Law enforcement: He is accused of neglecting his duty and poorly managing
office where $3
million in cocaine was stolen last year. He denies the charges.

The agent in charge of the state's drug enforcement effort in the
Inland Empire has been hit with a rare five-day suspension for his
"inexcusable neglect of duty" in supervising his bureau, where more
than $3 million worth of cocaine was stolen last year, state records
show. Management was so shoddy at the state Bureau of Narcotic
Enforcement's Riverside operation that a search of the evidence vault
discovered 31 kilos of cocaine in storage that had been mistakenly
marked as "destroyed," state officials said in a disciplinary report.

And the special agent in charge of the office, Edward J. Synicky,
couldn't account for all the people who had keys to the vault,
officials found. Synicky, a 27-year veteran of the state's drug
enforcement agency, also is accused of allowing a few employees--as
well as his own daughter--to illegally take home office computers. The
state Justice Department ordered Synicky in June to serve a five-day
suspension, but he has appealed to the state Personnel Board in
Sacramento, which is scheduled to consider his request at a
closed-door session today. The action against Synicky is a rare one.
It has been 17 years since a special agent of his stature at the
narcotic bureau has faced formal discipline, state officials said.
Synicky said the accusations against him are "just one side of the
story," but he declined to comment on the charges in any detail. He
said he is optimistic that the suspension will be overturned. "All I
am is a working cop. All I want to do is put people in jail for the
rest of my career," he said. The 38 sworn agents in Synicky's bureau,
which is responsible for Riverside and San Bernardino counties, have
scored some big busts in recent years, particularly in battling the
dramatic rise of methamphetamine. But their record was tainted last
summer when agents returned from the Independence Day weekend to
discover that 650 pounds of cocaine, worth more than $3.2 million, had
disappeared from their office.

It was the largest quantity of drugs ever taken from a Bureau of
Narcotic Enforcement office. The theft remains unsolved. A veteran
agent from the Inland Empire bureau faces trial on cocaine trafficking
charges.

# # # # #

CHALLENGE ->
Continue the article on the narcotics agent's suspension from the point where it stops.

MATERIAL PROVIDED ->
# # # # #

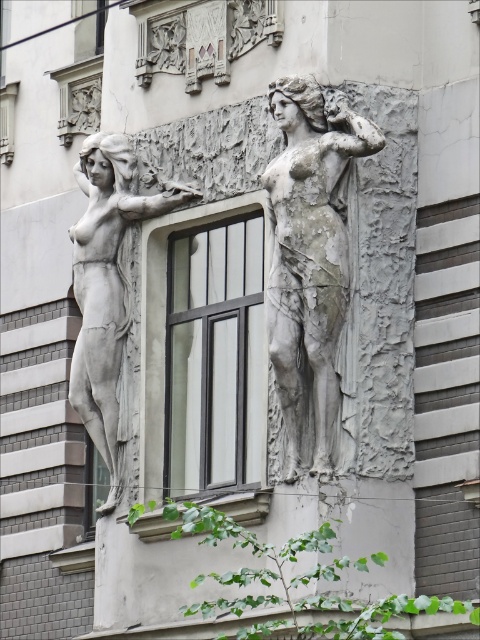
Based on the photo, you are an architect inspecting the facade of a building. You notice the black glass window at center and the stone statue at center. According to the scene, which one is positioned to the left?

The black glass window at center is to the left of the stone statue at center, so the black glass window at center is positioned to the left.

You are an architect assessing the building facade. The stone statue at center and the matte gray statue at left are both part of the design. Which statue is shorter?

The stone statue at center is shorter than the matte gray statue at left.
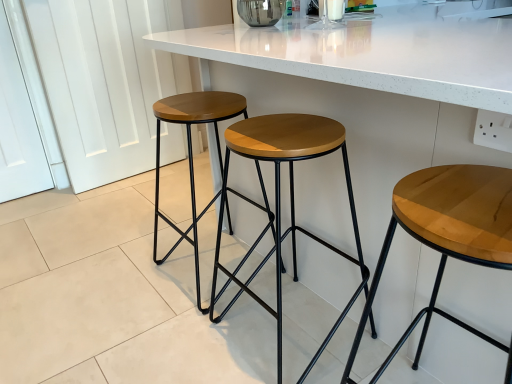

# # # # #

EXERCISE OUTPUT ->
The agent, Richard W. Parker, who was arrested in July in what began
as a routine drug sting, was found to have a secret cache of a dozen
cars and $620,000 in cash, authorities said. Parker had been working
in the bureau's Riverside office at the time of the 1997 cocaine
theft, but state officials have refused to say whether they believe he
may have been involved. Authorities have pledged to tighten security
in the Riverside office by installing recording devices and other measures.

But in moving to suspend Synicky, state officials suggested that the
man responsible for implementing those changes was partly to blame for
the problem. A June 11 notice against Synicky listed three reasons for
his suspension under the state government code: inefficiency,
inexcusable neglect of duty and misuse of state property. The cocaine
stolen from the Riverside bureau last year had been seized in a drug
raid in Orange County several years earlier and was supposed to have
been used by Synicky's agents in an upcoming sting operation. But
several standard safeguards appear to have been ignored along the way,
state officials found. No chemical analysis was done on the cocaine
after its receipt. Keys to the evidence vault were not changed each
time someone transferred out of the office.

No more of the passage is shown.